• What to do:
a: Set down the portion of the forum thread on percent change starting with "But 20% + 25%" and going on through "key) earlier today...".
b: Answer these questions using the forum thread on percent change:
(i) What percent change in y does the thread report when y goes from 8 to 10?
(ii) What value is given for the new xy?
(iii) What title appears beneath the name Dr.Peterson?
--- Start of Extracted text ---
If old x = 10 and new x = 12, then %change in x is 20%.

If old y = 8 and new y = 10, then %change in y is 25%.

Old xy = 10*8 = 80 and new xy = 12 *10 =120 , then %change in xy is 50%.

But 20% + 25% does not equal 50%.

Am I misunderstanding something, or does the "principle" not work?

#### Numberphile

##### New member
I am also having the same issue... when I ran the numbers, the two equations didn't match results. Yet, my professor clearly has this written down for the test and I used it to find the solutions for homework (matched the answer key) earlier today...

I apologize for the photos being sideways.

#### Numberphile

##### New member
I just tried it and couldn't get it to work in practice either. Yet, it's right here written in my formula sheet for the class, and I used it to get the solutions on my homework (which matched the answer key). Maybe my professor has taken a more complex equation and boiled it down to this for the class? Here it is written in his own course packet:

#### Dr.Peterson

##### Elite Member
When given enough information to calculate percent change values for two of the variables, we use the principle shown below to solve:

%▲(x/y) = %▲x - %▲y

and

%▲(x*y) = %▲x + %▲y

For example:

%▲(SoL) = %▲(Y/L) + %▲(L/popn.)
--- End of Extracted text ---
--- Start of Stored rows ---
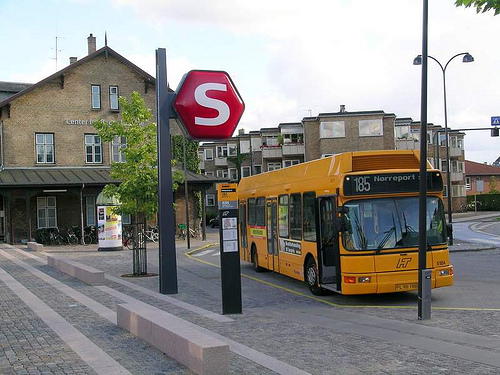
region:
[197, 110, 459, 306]
The bus is at the terminal.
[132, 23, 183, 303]
The pole is black.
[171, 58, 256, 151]
A red and white sign is attached to the pole.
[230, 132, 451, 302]
The bus is yellow.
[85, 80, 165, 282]
A little green tree.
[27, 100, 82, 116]
The building is made out of bricks.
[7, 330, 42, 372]
Cobblestones on the ground.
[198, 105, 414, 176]
Some buildings in the distance.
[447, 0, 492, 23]
The leaves are green.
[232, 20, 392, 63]
The sky is overcast.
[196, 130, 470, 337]
a yellow bus parked next to the curb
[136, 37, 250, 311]
a red sign with the letter S on it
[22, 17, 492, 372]
a scene of downtown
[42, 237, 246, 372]
a couple stone slabs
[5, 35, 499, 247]
a couple of buildings in the background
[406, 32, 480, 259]
a lamppost that is gray and in the distance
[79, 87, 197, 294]
a green tree in front of the building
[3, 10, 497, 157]
a sky that has clouds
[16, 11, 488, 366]
a scene happening during the day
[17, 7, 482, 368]
a scene outside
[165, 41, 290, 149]
red and white sign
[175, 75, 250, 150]
the letter s on a sign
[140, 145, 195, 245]
pole holding a sign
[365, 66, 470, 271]
pole on the ground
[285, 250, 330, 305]
front tire of bus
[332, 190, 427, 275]
front window of bus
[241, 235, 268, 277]
back tire of bus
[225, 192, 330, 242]
side windows on the bus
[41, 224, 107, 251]
bikes in the background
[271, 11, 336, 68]
sky above the building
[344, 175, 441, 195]
The marquee display on the front of the bus.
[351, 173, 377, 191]
The numbers on the marquee display of the bus.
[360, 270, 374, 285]
The left white headlight of the bus.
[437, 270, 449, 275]
The right white headlight of the bus.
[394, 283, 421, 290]
The yellow license plate on the front of the bus.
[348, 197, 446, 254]
The front window of the bus.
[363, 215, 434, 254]
The windshield wipers on the front window.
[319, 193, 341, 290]
The open door of the bus.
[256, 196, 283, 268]
The double doors in the middle of the bus.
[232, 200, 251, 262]
The double doors in the back of the bus.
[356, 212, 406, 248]
part of a window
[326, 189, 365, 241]
part of a window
--- End of Stored rows ---
• Answer set:
a:
But 20% + 25% does not equal 50%.

Am I misunderstanding something, or does the "principle" not work?

#### Numberphile

##### New member
I am also having the same issue... when I ran the numbers, the two equations didn't match results. Yet, my professor clearly has this written down for the test and I used it to find the solutions for homework (matched the answer key) earlier today...

b:
(i) 25%
(ii) 120
(iii) Elite Member